We demonstrate an on-demand source of microwave single photons with 71–99% intrinsic quantum efficiency. The source is narrowband (300 kHz) and tuneable over a 600 MHz range around 5.2 GHz. Such a device is an important element in numerous quantum technologies and applications. The device consists of a superconducting transmon qubit coupled to the open end of a transmission line. A π-pulse excites the qubit, which subsequently rapidly emits a single photon into the transmission line. A cancellation pulse then suppresses the reflected π-pulse by 33.5 dB, resulting in 0.005 photons leaking into the photon emission channel. We verify strong antibunching of the emitted photon field and determine its Wigner function. Non-radiative decay and 1/f flux noise both affect the quantum efficiency. We also study the device stability over time and identify uncorrelated discrete jumps of the pure dephasing rate at different qubit frequencies on a time scale of hours, which we attribute to independent two-level system defects in the device dielectrics, dispersively coupled to the qubit. Our single-photon source with only one input port is more compact and scalable compared to standard implementations.

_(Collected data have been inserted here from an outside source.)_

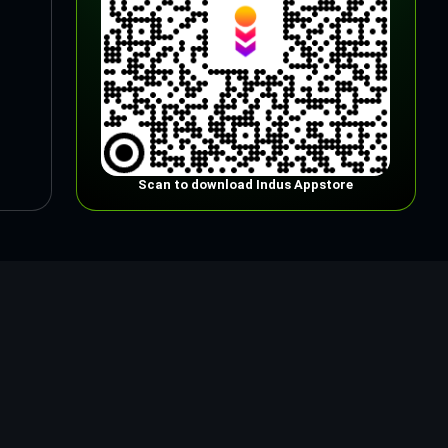
Scan to download Indus Appstore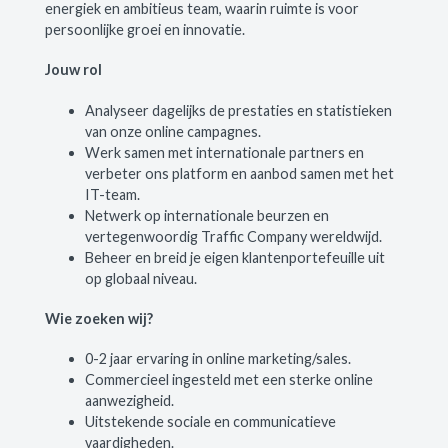
energiek en ambitieus team, waarin ruimte is voor
persoonlijke groei en innovatie.
Jouw rol
Analyseer dagelijks de prestaties en statistieken
van onze online campagnes.
Werk samen met internationale partners en
verbeter ons platform en aanbod samen met het
IT-team.
Netwerk op internationale beurzen en
vertegenwoordig Traffic Company wereldwijd.
Beheer en breid je eigen klantenportefeuille uit
op globaal niveau.
Wie zoeken wij?
0-2 jaar ervaring in online marketing/sales.
Commercieel ingesteld met een sterke online
aanwezigheid.
Uitstekende sociale en communicatieve
vaardigheden.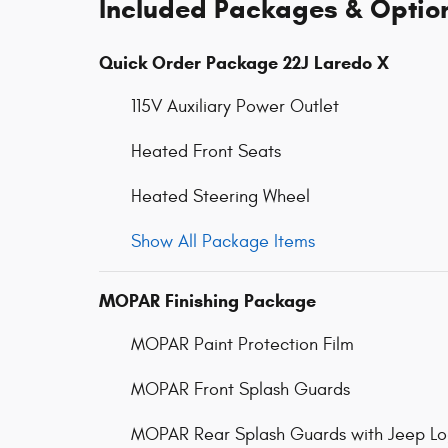
Included Packages & Optio
Quick Order Package 22J Laredo X
115V Auxiliary Power Outlet
Heated Front Seats
Heated Steering Wheel
Show All Package Items
MOPAR Finishing Package
MOPAR Paint Protection Film
MOPAR Front Splash Guards
MOPAR Rear Splash Guards with Jeep L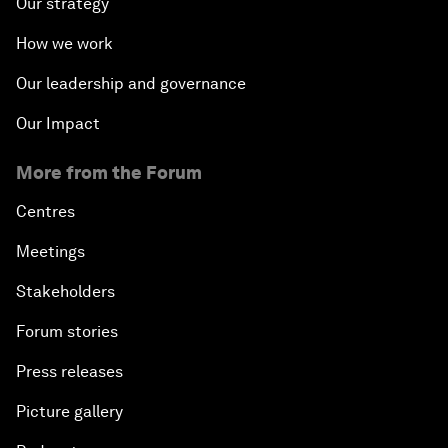
Our strategy
How we work
Our leadership and governance
Our Impact
More from the Forum
Centres
Meetings
Stakeholders
Forum stories
Press releases
Picture gallery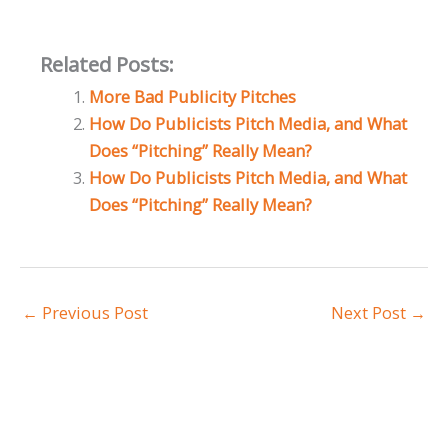
Related Posts:
More Bad Publicity Pitches
How Do Publicists Pitch Media, and What
Does “Pitching” Really Mean?
How Do Publicists Pitch Media, and What
Does “Pitching” Really Mean?
←
Previous Post
Next Post
→
A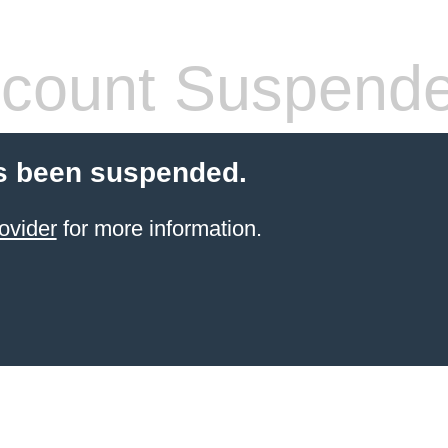
count Suspend
s been suspended.
ovider
for more information.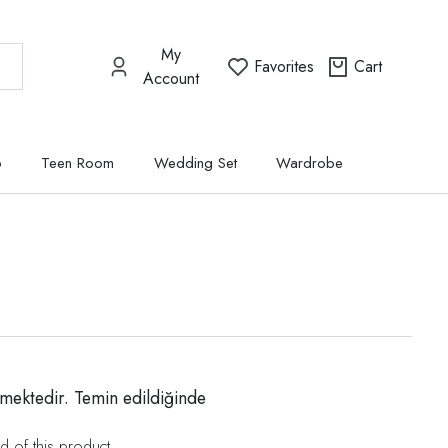
My
Favorites
Cart
Account
p
Teen Room
Wedding Set
Wardrobe
mektedir. Temin edildiğinde
d of this product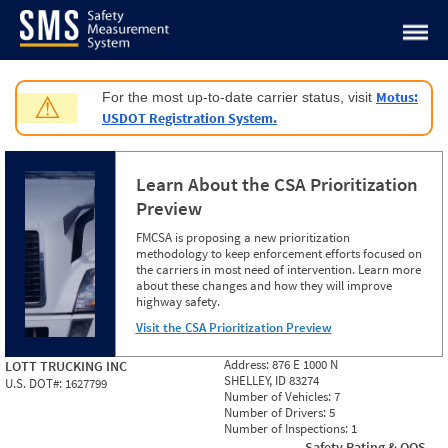
Jump to content
Motus:
For the most up-to-date carrier status, visit
⚠
USDOT Registration System.
Learn About the CSA Prioritization
Preview
FMCSA is proposing a new prioritization
methodology to keep enforcement efforts focused on
the carriers in most need of intervention. Learn more
about these changes and how they will improve
highway safety.
Visit the CSA Prioritization Preview
Address:
876 E 1000 N
LOTT TRUCKING INC
SHELLEY, ID 83274
U.S. DOT#:
1627799
Number of Vehicles:
7
Number of Drivers:
5
Number of Inspections:
1
Safety Rating & OOS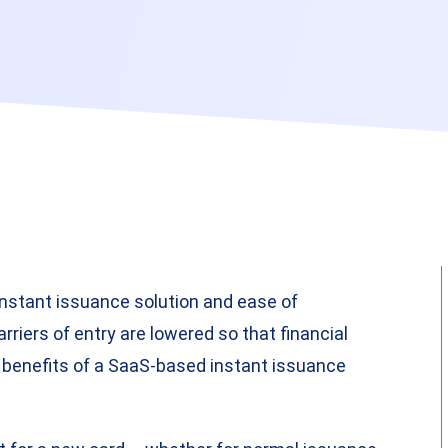
instant issuance solution and ease of
riers of entry are lowered so that financial
y benefits of a SaaS-based instant issuance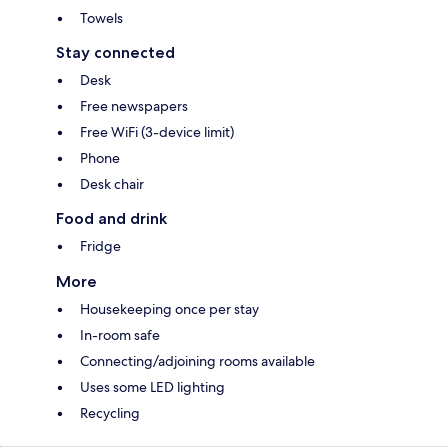
Towels
Stay connected
Desk
Free newspapers
Free WiFi (3-device limit)
Phone
Desk chair
Food and drink
Fridge
More
Housekeeping once per stay
In-room safe
Connecting/adjoining rooms available
Uses some LED lighting
Recycling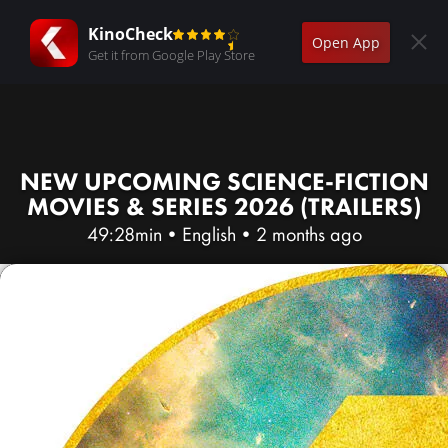
KinoCheck
Open App
Get it from Google Play Store
NEW UPCOMING SCIENCE-FICTION
MOVIES & SERIES 2026 (TRAILERS)
49:28min
•
English
•
2 months ago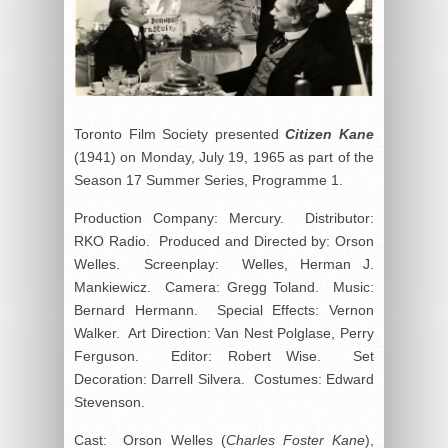
Toronto Film Society presented
Citizen Kane
(1941) on Monday, July 19, 1965 as part of the
Season 17 Summer Series, Programme 1.
Production Company: Mercury. Distributor:
RKO Radio. Produced and Directed by: Orson
Welles. Screenplay: Welles, Herman J.
Mankiewicz. Camera: Gregg Toland. Music:
Bernard Hermann. Special Effects: Vernon
Walker. Art Direction: Van Nest Polglase, Perry
Ferguson. Editor: Robert Wise. Set
Decoration: Darrell Silvera. Costumes: Edward
Stevenson.
Cast: Orson Welles (
Charles Foster Kane
),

我们展示了具有 71-99% 本征量子效率的按需微波单光子源。源是窄带 (300 kHz)，可在 5.2 GHz 附近的 600 MHz 范围内调谐。这种设备是众多量子技术和应用中的重要元素。该设备由耦合到传输线开放端的超导传输量子位组成。一个π脉冲会激发量子位，随后量子位会迅速将单个光子发射到传输线中。然后抵消脉冲将反射的π脉冲抑制33.5 dB，导致 0.005 个光子泄漏到光子发射通道中。我们验证了发射光子场的强反聚集并确定其 Wigner 函数。非辐射衰减和 1/ f通量噪声都会影响量子效率。我们还研究了器件随时间的稳定性，并在数小时的时间尺度上确定了不同量子位频率下纯移相率的不相关离散跳跃，我们将其归因于器件电介质中独立的两级系统缺陷，分散耦合到量子位。与标准实现相比，我们只有一个输入端口的单光子源更加紧凑和可扩展。